Task list >>
1. In the ellipsoid volume derivation, what values of z mark the boundaries of the integral?
2. Resume the ellipsoid volume derivation, starting right after its final sentence.

══ Quoted passage ══

As the volume is a dimesional extension to area as area is to length, it can be easy inferred that

\displaystyle V=\int_a^b f(z) \ dz

where

f(z)

is the area of the ellipse contained by the surface generated at each z coordinate and a and b are the boundaries on the volume enclosed by the ellipsoid. These boundaries correspond to

z= \pm c

, as can be seen by setting

x=y=0

in the original equation and, using the above result, we get that

f(z) = \pi \left( a \sqrt{1-\frac{z^2}{c^2}} \right) \left( b \sqrt{1-\frac{z^2}{c^2}} \right)=\pi ab \left(1-\frac{z^2}{c^2} \right)

. This gives:

\displaystyle V = \pi ab \int_{-c}^c 1-\frac{z^2}{c^2} \ dz =\frac{4}{3} \pi abc \ \square

Note that this equation has the required a-b-c symmetry as well as the property that it reduces to the volume of a sphere when a=b=c.

═══
══ Records ══

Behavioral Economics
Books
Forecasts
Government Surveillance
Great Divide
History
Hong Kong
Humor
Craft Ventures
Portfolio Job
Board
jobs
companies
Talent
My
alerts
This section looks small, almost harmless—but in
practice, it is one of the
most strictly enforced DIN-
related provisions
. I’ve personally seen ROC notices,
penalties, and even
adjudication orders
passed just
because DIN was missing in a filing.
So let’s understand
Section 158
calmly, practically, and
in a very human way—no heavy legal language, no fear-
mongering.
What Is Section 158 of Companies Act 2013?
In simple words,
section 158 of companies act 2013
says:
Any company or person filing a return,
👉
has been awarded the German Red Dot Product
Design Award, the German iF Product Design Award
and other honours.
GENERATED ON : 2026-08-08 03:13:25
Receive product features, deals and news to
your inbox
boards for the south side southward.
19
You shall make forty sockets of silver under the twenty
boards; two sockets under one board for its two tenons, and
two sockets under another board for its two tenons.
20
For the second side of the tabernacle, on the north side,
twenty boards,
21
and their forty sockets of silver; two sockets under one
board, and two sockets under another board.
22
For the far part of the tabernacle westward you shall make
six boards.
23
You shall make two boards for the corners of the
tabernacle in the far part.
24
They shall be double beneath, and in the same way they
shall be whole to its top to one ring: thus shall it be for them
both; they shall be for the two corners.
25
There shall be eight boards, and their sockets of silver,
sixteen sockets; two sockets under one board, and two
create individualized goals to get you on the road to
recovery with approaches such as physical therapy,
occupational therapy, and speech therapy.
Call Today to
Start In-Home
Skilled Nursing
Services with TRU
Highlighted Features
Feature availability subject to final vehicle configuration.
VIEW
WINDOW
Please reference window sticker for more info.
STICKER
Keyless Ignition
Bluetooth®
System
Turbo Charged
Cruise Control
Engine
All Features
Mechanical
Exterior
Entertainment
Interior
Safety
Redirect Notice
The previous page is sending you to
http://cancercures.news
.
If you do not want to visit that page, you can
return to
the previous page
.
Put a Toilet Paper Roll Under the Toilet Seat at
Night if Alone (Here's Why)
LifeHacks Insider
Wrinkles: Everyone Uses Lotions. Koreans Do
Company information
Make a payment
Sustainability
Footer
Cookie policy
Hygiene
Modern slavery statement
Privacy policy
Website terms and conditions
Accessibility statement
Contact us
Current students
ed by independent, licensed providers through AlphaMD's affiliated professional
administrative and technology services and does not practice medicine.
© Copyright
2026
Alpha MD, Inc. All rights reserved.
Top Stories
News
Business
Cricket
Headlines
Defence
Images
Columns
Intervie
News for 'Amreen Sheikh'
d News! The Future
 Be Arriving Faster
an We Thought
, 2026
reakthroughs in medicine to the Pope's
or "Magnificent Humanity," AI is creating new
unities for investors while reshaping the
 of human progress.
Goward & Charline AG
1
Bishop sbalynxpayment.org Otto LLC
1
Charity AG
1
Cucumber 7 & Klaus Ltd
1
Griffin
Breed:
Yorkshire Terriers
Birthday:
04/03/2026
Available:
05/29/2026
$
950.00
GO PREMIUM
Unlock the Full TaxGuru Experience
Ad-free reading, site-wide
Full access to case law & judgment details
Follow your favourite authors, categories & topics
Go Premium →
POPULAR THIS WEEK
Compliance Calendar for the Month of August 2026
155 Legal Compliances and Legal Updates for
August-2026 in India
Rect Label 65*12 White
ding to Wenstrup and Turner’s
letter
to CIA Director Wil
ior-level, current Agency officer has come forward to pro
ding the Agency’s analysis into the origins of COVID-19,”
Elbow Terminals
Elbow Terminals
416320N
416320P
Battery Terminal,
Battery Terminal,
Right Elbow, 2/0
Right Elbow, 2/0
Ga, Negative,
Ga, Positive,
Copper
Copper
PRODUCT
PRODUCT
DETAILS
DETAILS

═══

List of answers >>
1. The boundaries are z = ±c.

2.
Generalization:

We can now extend this method to generalise for 'volume' in n-dimensional space. Let the n-dimensional volume be denoted by

V_n

.

We define our hypothetical region as the set of points satisfying

\displaystyle \sum_{i=1}^n \frac{x_i^2}{r_i^2} \le 1

. We will also assume that all solutions can be expressed in the form

V_n = k \prod_{i=1}^n r_i

where k is a positive constant to be found (this assumption can be justified as valid in a number of ways).

Using our previous method, we note that the boundary can be expressed as

\displaystyle \sum_{i=1}^{n-1} \frac{x_i^2}{\left( r_i \sqrt{1-\frac{x_n^2}{r_n^2}} \right)^2} =1

which gives us the following relation.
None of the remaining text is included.